== TEXT PASSAGE ==

Reducing User Friction Trail

A developing investigation into how small interface decisions compound into major usability problems.

The Thread

Started with project kickoff discussion about onboarding, but this connects to a bigger pattern I keep noticing:

Users abandon products not because of missing features, but because of accumulated friction.

Evidence Connecting

From Research

  • Onboarding research shows drop-off points correlate with cognitive load
  • Progressive disclosure reduces friction but can hide discoverability

From Fragments

From Experience

  • Every extra click is a small betrayal of user trust
  • Form fields that could be pre-filled but aren’t
  • Confirmation dialogs for non-destructive actions

Emerging Framework

Friction = Cognitive Load + Physical Effort + Emotional Labor

  • Cognitive: Understanding what to do next
  • Physical: Number of clicks, typing required
  • Emotional: Anxiety about making mistakes

Questions This Trail is Raising

  1. Can we map the “friction journey” the way we map user journeys?
  2. How do you measure friction quantitatively?
  3. What’s the relationship between feature richness and interface friction?

Next Steps

  • Start collecting friction examples in daily app usage
  • Research if anyone has created friction measurement frameworks
  • Connect with onboarding research methodology

This trail connects UX research with product strategy - might develop into framework for product decisions.

===

- [TASKS FOR THIS EXERCISE]:
• a. Can you restate the paragraph of the friction notes that begins "This trail connects" more briefly, keeping its main facts?
• b. Reproduce word for word everything in the friction notes from "Emerging Framework" down to "and interface friction?".

== SUPPLIED DATA ==

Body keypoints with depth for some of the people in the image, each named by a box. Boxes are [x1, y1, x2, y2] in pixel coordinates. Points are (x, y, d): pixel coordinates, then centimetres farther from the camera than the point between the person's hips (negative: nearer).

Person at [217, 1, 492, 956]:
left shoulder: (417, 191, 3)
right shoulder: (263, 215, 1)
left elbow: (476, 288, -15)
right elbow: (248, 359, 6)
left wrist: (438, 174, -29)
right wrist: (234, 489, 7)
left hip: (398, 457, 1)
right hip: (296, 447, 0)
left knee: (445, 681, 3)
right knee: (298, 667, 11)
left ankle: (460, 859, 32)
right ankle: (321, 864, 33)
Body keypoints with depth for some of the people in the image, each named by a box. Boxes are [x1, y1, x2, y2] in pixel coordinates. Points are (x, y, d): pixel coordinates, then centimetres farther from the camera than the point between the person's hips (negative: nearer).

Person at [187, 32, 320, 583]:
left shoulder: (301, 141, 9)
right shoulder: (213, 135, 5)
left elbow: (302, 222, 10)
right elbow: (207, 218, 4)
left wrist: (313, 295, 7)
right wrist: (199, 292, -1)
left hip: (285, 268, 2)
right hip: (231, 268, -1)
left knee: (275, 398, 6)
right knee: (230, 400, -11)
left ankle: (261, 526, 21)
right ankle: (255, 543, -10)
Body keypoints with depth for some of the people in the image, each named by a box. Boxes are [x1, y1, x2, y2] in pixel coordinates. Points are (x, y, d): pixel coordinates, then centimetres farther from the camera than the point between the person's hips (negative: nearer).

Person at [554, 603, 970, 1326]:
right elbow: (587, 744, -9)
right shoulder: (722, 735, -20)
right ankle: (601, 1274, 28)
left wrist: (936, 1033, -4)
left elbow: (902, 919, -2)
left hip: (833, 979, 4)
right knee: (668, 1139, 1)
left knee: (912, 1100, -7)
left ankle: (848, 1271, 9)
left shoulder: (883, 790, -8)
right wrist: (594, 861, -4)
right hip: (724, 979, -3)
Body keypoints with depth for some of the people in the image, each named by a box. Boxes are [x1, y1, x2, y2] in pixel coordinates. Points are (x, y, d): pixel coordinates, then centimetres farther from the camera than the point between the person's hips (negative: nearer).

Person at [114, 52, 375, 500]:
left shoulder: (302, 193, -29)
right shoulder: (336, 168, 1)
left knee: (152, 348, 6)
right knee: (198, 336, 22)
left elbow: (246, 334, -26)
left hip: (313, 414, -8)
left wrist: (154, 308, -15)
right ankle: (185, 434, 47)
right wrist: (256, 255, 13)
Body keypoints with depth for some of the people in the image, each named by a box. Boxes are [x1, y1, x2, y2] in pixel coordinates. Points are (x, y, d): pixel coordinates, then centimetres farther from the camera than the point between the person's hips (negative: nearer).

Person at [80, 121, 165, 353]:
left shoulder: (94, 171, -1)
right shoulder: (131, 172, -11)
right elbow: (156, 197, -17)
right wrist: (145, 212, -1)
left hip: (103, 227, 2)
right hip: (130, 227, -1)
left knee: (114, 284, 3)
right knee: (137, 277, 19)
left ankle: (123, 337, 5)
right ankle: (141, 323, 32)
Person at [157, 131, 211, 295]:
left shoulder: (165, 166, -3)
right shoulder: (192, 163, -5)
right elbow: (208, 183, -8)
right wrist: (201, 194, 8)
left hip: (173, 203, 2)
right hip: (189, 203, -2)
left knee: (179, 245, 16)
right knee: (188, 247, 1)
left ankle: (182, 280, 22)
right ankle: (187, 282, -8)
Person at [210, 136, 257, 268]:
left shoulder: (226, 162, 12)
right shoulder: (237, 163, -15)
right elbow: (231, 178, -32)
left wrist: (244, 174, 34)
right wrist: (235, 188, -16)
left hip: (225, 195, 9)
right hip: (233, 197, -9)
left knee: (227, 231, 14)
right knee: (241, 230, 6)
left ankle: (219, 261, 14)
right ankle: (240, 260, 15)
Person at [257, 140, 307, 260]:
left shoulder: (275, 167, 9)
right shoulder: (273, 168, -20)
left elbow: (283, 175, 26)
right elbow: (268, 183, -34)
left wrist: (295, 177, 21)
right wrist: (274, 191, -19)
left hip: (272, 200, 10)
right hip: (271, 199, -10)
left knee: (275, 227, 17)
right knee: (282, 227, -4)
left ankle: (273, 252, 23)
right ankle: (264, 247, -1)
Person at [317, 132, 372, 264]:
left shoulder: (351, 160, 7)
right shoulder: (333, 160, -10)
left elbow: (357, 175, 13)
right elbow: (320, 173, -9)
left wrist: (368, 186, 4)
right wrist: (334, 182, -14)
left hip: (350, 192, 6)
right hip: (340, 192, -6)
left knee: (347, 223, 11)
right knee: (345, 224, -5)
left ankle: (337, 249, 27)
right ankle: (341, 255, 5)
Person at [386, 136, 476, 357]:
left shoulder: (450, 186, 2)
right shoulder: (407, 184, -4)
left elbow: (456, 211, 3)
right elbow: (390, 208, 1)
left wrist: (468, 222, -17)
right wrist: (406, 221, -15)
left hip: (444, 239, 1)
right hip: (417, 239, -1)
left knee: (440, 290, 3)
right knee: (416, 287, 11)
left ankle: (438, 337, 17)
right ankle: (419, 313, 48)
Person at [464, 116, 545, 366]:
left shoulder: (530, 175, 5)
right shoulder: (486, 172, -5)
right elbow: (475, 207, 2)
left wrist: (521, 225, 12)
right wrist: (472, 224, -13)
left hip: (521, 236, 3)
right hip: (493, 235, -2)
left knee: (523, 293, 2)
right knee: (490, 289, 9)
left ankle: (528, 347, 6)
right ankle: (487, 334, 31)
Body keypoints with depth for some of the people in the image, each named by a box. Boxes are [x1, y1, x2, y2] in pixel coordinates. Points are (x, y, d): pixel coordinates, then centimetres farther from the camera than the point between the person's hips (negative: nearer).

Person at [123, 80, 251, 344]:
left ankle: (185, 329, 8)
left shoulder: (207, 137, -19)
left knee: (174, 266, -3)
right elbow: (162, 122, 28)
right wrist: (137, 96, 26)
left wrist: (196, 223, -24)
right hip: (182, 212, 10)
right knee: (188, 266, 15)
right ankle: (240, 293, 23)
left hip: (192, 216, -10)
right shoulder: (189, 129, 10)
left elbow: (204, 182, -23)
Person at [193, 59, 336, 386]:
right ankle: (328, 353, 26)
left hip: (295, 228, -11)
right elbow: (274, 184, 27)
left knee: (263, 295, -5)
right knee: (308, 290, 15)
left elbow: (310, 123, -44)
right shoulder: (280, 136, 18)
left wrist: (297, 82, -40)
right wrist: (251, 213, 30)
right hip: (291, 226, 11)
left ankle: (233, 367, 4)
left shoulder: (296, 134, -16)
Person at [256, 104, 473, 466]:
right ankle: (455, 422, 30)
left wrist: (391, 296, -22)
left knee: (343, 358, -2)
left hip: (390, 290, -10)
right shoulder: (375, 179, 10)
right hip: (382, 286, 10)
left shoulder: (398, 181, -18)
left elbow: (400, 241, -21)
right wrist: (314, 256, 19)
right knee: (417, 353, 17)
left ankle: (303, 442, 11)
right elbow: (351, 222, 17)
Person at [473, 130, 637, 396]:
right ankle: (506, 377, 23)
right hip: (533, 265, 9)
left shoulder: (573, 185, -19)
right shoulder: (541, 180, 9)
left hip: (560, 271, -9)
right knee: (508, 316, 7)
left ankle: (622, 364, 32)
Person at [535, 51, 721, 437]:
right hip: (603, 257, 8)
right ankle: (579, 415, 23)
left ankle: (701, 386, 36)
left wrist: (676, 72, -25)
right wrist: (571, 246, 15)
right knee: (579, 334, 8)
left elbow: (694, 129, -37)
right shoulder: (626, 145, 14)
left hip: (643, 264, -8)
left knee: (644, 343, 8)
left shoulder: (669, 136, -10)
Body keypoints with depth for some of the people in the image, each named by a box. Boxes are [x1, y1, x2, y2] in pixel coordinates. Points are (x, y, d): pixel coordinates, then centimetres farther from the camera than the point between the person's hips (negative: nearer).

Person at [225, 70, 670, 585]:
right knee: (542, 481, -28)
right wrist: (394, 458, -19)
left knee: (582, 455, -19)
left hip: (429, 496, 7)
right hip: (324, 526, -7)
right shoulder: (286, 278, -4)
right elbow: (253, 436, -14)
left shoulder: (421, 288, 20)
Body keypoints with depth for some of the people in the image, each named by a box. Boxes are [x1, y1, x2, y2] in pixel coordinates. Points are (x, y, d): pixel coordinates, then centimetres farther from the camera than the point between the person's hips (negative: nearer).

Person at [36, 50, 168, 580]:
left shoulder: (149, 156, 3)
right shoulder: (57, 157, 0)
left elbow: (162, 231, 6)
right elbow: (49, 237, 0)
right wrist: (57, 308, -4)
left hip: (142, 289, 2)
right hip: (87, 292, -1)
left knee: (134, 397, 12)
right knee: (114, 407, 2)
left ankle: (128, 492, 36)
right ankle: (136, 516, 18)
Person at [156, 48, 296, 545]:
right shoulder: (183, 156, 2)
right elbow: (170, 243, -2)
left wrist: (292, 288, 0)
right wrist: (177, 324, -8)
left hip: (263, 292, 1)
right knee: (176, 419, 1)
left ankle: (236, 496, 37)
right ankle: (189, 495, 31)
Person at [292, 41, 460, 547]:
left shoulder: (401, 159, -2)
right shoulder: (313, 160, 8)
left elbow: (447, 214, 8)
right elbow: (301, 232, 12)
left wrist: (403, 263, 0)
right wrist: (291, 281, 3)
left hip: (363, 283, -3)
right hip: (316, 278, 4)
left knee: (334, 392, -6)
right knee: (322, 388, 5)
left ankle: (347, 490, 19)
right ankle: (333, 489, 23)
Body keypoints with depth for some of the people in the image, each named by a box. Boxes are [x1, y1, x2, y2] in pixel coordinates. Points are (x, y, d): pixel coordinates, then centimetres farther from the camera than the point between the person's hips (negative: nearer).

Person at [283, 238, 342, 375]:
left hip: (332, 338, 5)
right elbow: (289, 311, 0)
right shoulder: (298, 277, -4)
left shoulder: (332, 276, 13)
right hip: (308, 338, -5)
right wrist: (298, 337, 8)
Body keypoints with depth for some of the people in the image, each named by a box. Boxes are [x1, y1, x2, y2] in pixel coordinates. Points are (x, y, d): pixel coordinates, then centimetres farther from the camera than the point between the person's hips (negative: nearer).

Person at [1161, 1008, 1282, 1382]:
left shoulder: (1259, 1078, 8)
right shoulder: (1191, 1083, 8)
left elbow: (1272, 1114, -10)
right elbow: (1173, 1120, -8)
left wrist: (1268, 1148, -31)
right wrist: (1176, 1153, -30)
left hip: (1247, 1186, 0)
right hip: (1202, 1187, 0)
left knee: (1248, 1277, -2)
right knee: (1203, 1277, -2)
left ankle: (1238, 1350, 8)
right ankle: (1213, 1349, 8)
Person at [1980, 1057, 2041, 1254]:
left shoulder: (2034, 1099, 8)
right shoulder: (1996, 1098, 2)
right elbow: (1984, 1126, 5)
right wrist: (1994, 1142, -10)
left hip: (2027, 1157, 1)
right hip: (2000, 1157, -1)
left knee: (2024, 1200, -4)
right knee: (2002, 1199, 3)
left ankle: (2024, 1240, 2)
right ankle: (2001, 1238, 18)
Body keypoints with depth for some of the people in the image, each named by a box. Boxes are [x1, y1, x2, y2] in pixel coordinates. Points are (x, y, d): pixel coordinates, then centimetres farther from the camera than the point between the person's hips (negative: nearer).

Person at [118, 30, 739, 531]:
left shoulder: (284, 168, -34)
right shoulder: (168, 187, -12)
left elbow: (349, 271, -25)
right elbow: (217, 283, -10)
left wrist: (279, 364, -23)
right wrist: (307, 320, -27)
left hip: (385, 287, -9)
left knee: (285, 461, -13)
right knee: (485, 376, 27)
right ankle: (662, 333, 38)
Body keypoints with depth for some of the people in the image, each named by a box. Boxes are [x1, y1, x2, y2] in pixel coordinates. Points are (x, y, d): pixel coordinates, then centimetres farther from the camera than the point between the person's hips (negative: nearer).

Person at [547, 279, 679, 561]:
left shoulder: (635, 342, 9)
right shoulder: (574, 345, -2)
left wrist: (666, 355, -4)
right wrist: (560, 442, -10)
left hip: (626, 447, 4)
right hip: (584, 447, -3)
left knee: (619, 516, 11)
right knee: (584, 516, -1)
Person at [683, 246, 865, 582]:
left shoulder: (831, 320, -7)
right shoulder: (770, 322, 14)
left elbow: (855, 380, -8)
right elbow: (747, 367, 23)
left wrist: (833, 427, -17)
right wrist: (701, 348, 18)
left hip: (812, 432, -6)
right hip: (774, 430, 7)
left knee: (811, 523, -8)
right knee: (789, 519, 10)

===

- [ANSWER SECTION]:
• a. The trail links UX research with product strategy and may grow into a framework for product decisions.

• b.
Emerging Framework

Friction = Cognitive Load + Physical Effort + Emotional Labor

  • Cognitive: Understanding what to do next
  • Physical: Number of clicks, typing required
  • Emotional: Anxiety about making mistakes

Questions This Trail is Raising

  1. Can we map the “friction journey” the way we map user journeys?
  2. How do you measure friction quantitatively?
  3. What’s the relationship between feature richness and interface friction?